I want to learn web crawling with Java EE. I don't know where to start.
What are good books or tutorials?
I want to learn web crawling with Java EE. I don't know where to start.
What are good books or tutorials?
A web crawler can also be known as bot. Its a small program which crawls web pages using the links which are in the web pages. It involves parsing the HTML pages, extracting the links which can be used to traverse the web pages, you can refer this post for some basic explanation about web crawler and how it works.
There are various libraries available to implement a simple web crawler. JSoup is Java based library. It is one of the widely used library to parse HTML pages as it provides a very convenient API for extracting and manipulating data, using the best of DOM, CSS, and jquery-like methods.

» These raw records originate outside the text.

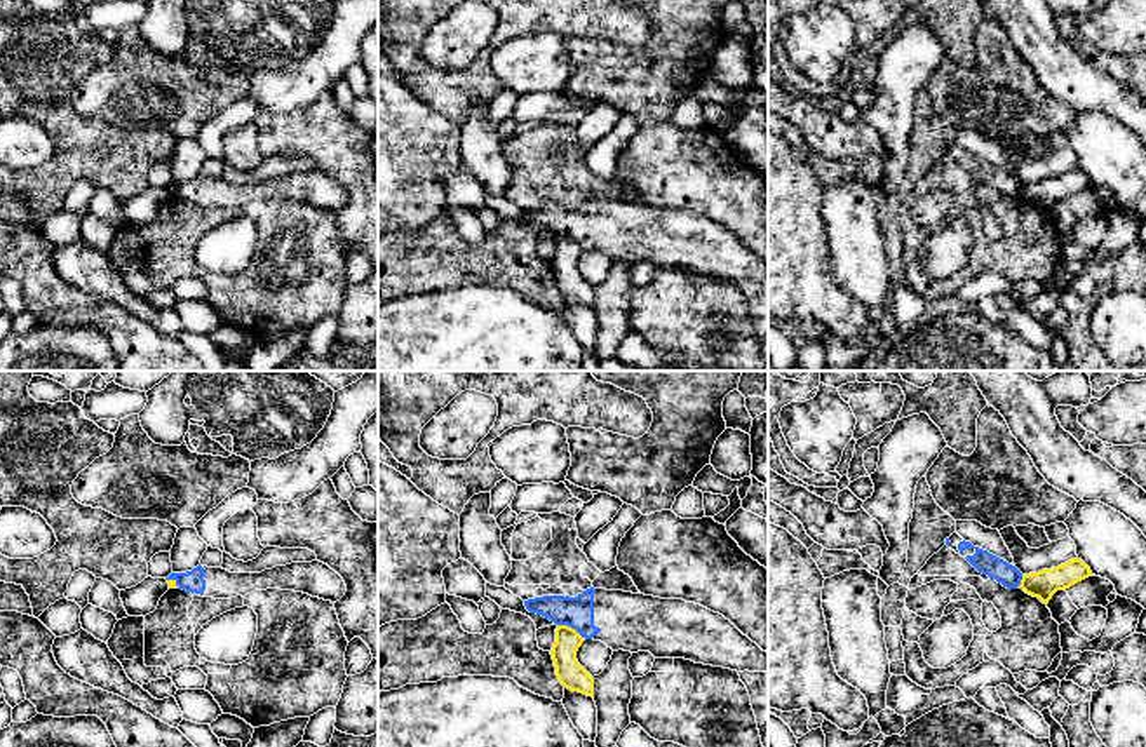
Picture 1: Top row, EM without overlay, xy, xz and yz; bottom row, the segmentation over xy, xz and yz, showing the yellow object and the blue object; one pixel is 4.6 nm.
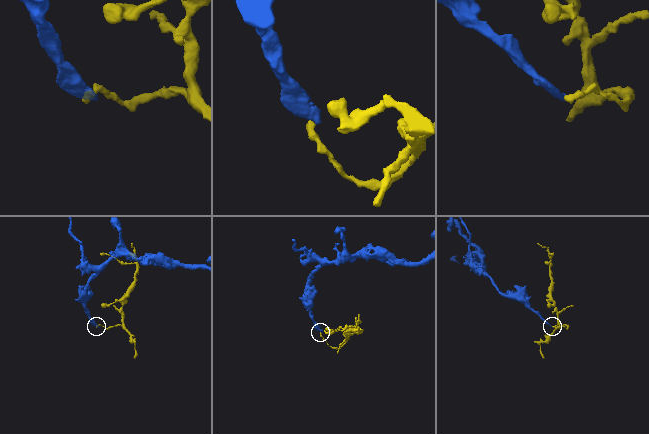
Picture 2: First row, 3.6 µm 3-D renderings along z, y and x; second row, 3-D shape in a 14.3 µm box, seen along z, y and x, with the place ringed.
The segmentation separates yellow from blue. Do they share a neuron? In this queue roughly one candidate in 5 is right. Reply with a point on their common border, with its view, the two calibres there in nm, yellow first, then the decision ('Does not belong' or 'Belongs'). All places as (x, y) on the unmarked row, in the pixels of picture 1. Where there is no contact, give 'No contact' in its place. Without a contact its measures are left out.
Touches yellow at xz (570, 237). Thickness 120 nm (yellow) against 140 nm. Does not belong

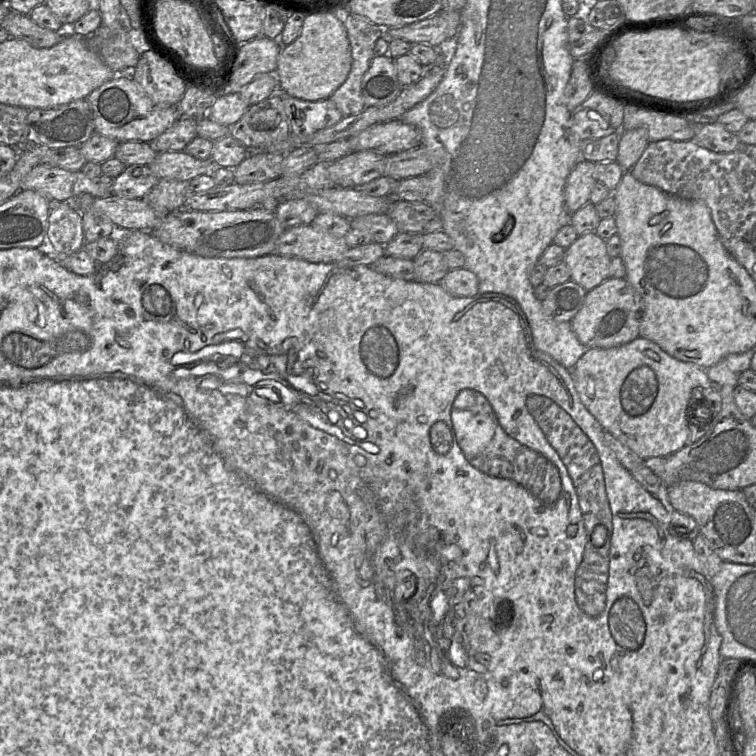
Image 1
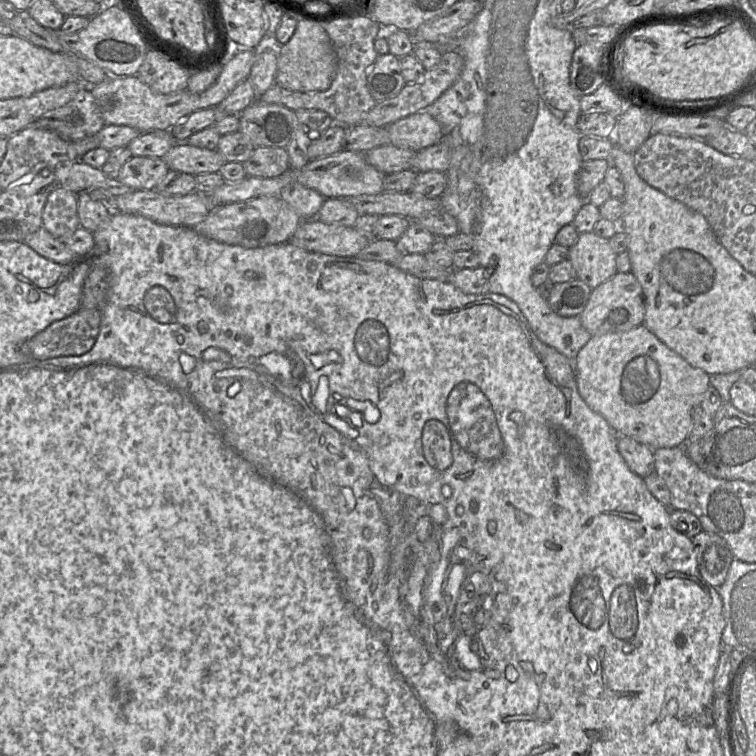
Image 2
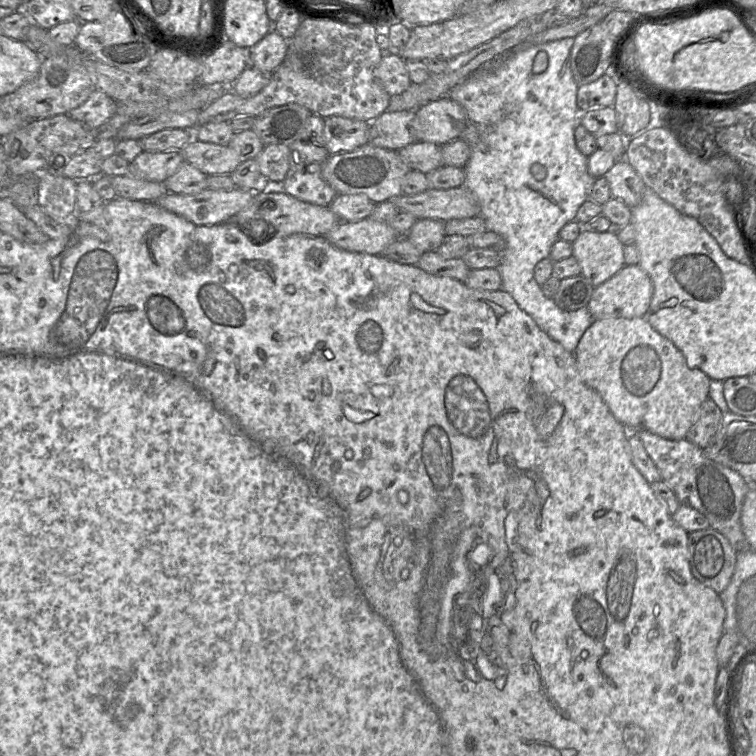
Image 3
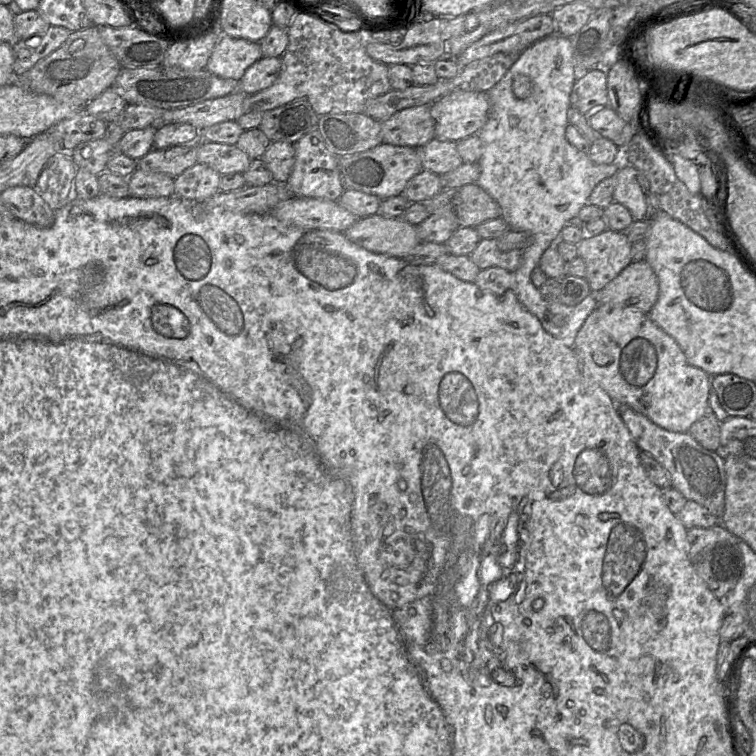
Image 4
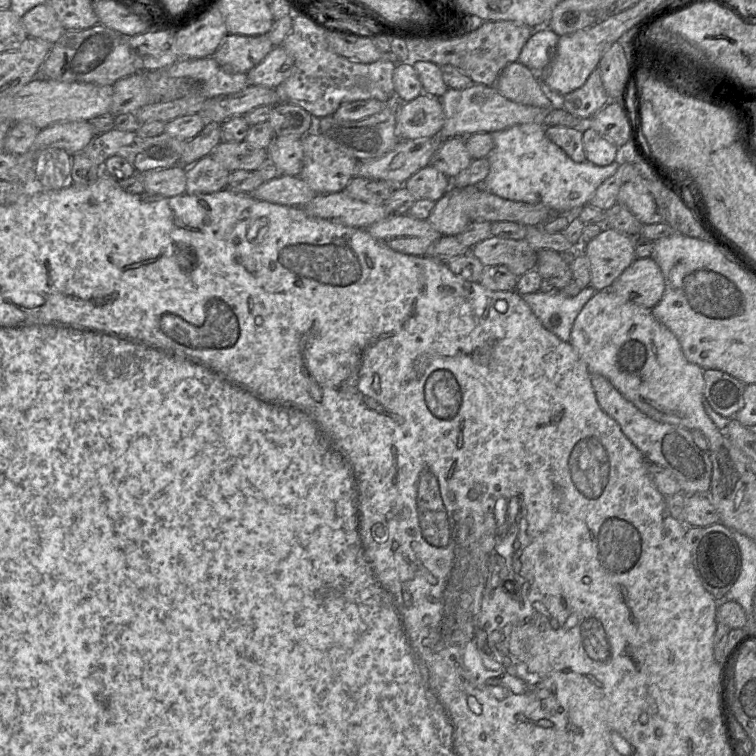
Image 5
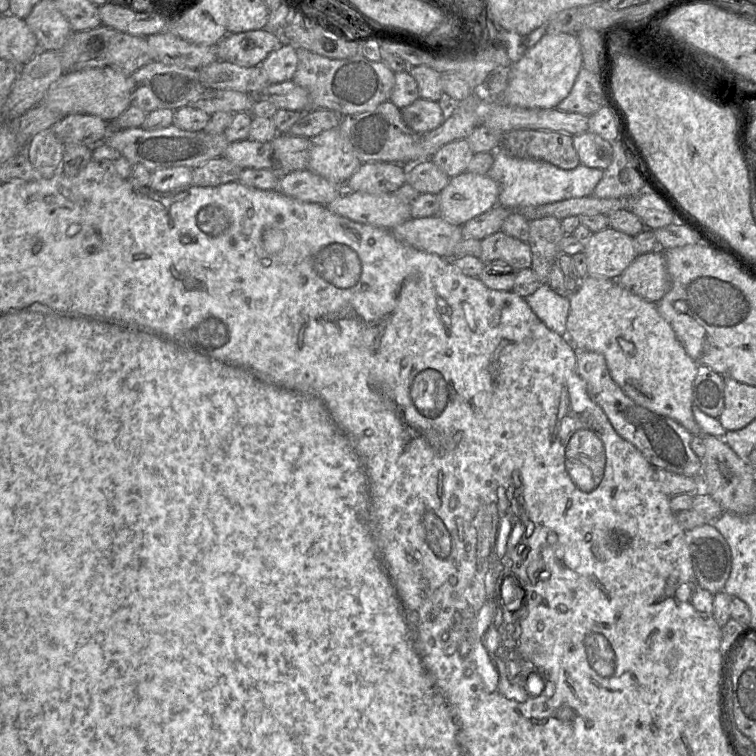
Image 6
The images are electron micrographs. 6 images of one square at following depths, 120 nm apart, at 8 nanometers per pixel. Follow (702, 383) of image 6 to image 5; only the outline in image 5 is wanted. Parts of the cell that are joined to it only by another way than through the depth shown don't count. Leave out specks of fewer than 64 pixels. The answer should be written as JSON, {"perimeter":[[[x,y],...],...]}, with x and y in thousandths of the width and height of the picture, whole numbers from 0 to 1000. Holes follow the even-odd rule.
{"perimeter":[[[947,488],[931,489],[930,499],[933,530],[954,550],[970,553],[984,536],[987,508]]]}

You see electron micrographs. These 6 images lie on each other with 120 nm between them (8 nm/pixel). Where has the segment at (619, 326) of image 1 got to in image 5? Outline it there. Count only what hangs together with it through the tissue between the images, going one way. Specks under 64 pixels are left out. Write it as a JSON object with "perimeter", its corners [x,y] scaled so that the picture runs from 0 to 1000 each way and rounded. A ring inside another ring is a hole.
{"perimeter":[[[841,340],[803,385],[862,411],[877,392],[880,370],[872,351],[862,340]]]}

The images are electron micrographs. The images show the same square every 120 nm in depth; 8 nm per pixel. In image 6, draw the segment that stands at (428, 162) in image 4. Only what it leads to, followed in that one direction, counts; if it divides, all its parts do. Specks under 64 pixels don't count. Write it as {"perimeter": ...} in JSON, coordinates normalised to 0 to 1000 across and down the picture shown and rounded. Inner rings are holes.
{"perimeter":[[[614,183],[586,192],[569,210],[598,235],[618,226],[627,204]]]}

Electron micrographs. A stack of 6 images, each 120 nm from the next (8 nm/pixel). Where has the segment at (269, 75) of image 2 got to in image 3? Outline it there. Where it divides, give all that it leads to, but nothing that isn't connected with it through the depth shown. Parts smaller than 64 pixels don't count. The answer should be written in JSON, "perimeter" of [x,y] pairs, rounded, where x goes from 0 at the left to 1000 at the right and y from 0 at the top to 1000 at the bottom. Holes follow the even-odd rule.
{"perimeter":[[[358,40],[331,63],[331,85],[347,95],[362,95],[382,71],[382,54]]]}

Also there are various tutorials available on web. Refer to this simple tutorial for some simple java programs which demonstrates the use of JSoup in various ways.
A web crawler is an application that browses the Internet in general to index links, pages and so on. I can suggest you crawler4j which is Java based and open source.
A very good book about Web Data Mining in general is "Web Data Mining Exploring Hyperlinks, Contents, and Usage Data" by Bing Liu
Besides crawler4j, which is a really handsome crawler framework (and can easily be integraded in a Java EE environment).
Moreover you can take a look at Apache Nutch, which is a scalable and distributed crawler framework.